Living Systems_

How to align columns in the terminal

In bioinformatics we are handling a lot of tabular data. Be it VCF files, tabular Blast output, or just creating a CSV or TSV samplesheet.

Actually, one of my favorite tabular formats is by using SeqKit to convert Fasta or FastQ files to tabular format, as this allows to do various filtering operations by row, using standard unix tools if so wished.

Scrolling through this type of data in the terminal can be messy to say the least though.

Although CSVs can of course be imported into a spreadsheet software for viewing, it would be very powerful to be able to view them comfortably right from the terminal, isn’t it?

To take one example that fits within the code window of a blog post, let’s take a selected set of columns from the CSV output from the Mykrobe tool. And to make it emulate another common problem with many csv formats, let’s also use tr to convert the _:s in the headers into real spaces (Mykrobe does not do this, but many other tools do):

$ cat SOME_SAMPLE.csv | cut -d, -f 2,3,10,14,15,17,18 | tr '_' ' ' > selection.csv
$ cat selection.csv
"drug","susceptibility","kmer size","phylo group per covg","species per covg","phylo group depth","species depth"
"Amikacin","S","21","99.672","98.428","372","347"
"Capreomycin","S","21","99.672","98.428","372","347"
"Ciprofloxacin","S","21","99.672","98.428","372","347"
"Delamanid","S","21","99.672","98.428","372","347"
"Ethambutol","S","21","99.672","98.428","372","347"
"Ethionamide","S","21","99.672","98.428","372","347"
"Isoniazid","R","21","99.672","98.428","372","347"
"Kanamycin","S","21","99.672","98.428","372","347"
"Levofloxacin","S","21","99.672","98.428","372","347"
"Linezolid","S","21","99.672","98.428","372","347"
"Moxifloxacin","S","21","99.672","98.428","372","347"
"Ofloxacin","S","21","99.672","98.428","372","347"
"Pyrazinamide","S","21","99.672","98.428","372","347"
"Rifampicin","S","21","99.672","98.428","372","347"
"Streptomycin","R","21","99.672","98.428","372","347"

As you can see, here it is really not that easy to even follow individual columns, much less link headers to columns.

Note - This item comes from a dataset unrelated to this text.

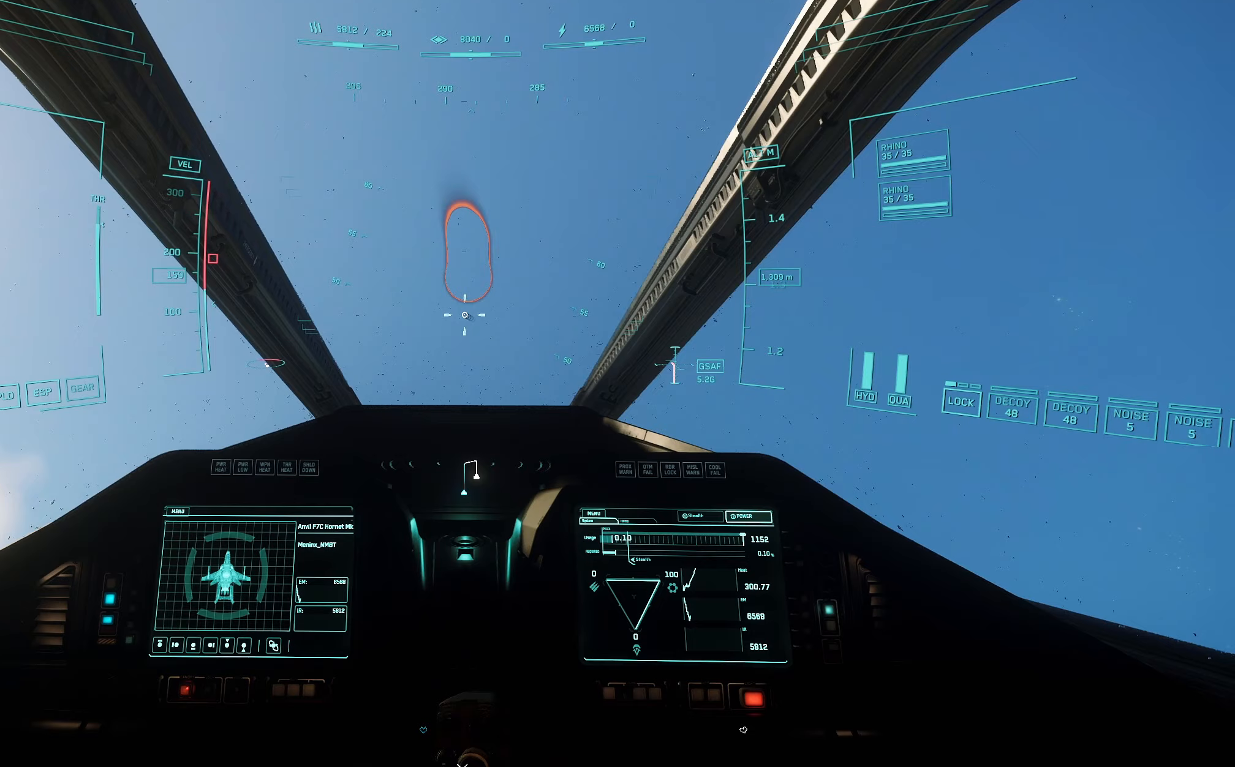
{"buttons": ["L1", "R2"], "left_stick": "up", "right_stick": "center", "events": []}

To improve the situation here a bit, we can convert the commas to tabs, using the tr command:

$ cat selection.csv | tr "," "\t"
"drug"  "susceptibility"        "kmer size"     "phylo group per covg"  "species per covg"      "phylo group depth"     "species depth"
"Amikacin"      "S"     "21"    "99.672"        "98.428"        "372"   "347"
"Capreomycin"   "S"     "21"    "99.672"        "98.428"        "372"   "347"
"Ciprofloxacin" "S"     "21"    "99.672"        "98.428"        "372"   "347"
"Delamanid"     "S"     "21"    "99.672"        "98.428"        "372"   "347"
"Ethambutol"    "S"     "21"    "99.672"        "98.428"        "372"   "347"
"Ethionamide"   "S"     "21"    "99.672"        "98.428"        "372"   "347"
"Isoniazid"     "R"     "21"    "99.672"        "98.428"        "372"   "347"
"Kanamycin"     "S"     "21"    "99.672"        "98.428"        "372"   "347"
"Levofloxacin"  "S"     "21"    "99.672"        "98.428"        "372"   "347"
"Linezolid"     "S"     "21"    "99.672"        "98.428"        "372"   "347"
"Moxifloxacin"  "S"     "21"    "99.672"        "98.428"        "372"   "347"
"Ofloxacin"     "S"     "21"    "99.672"        "98.428"        "372"   "347"
"Pyrazinamide"  "S"     "21"    "99.672"        "98.428"        "372"   "347"
"Rifampicin"    "S"     "21"    "99.672"        "98.428"        "372"   "347"
"Streptomycin"  "R"     "21"    "99.672"        "98.428"        "372"   "347"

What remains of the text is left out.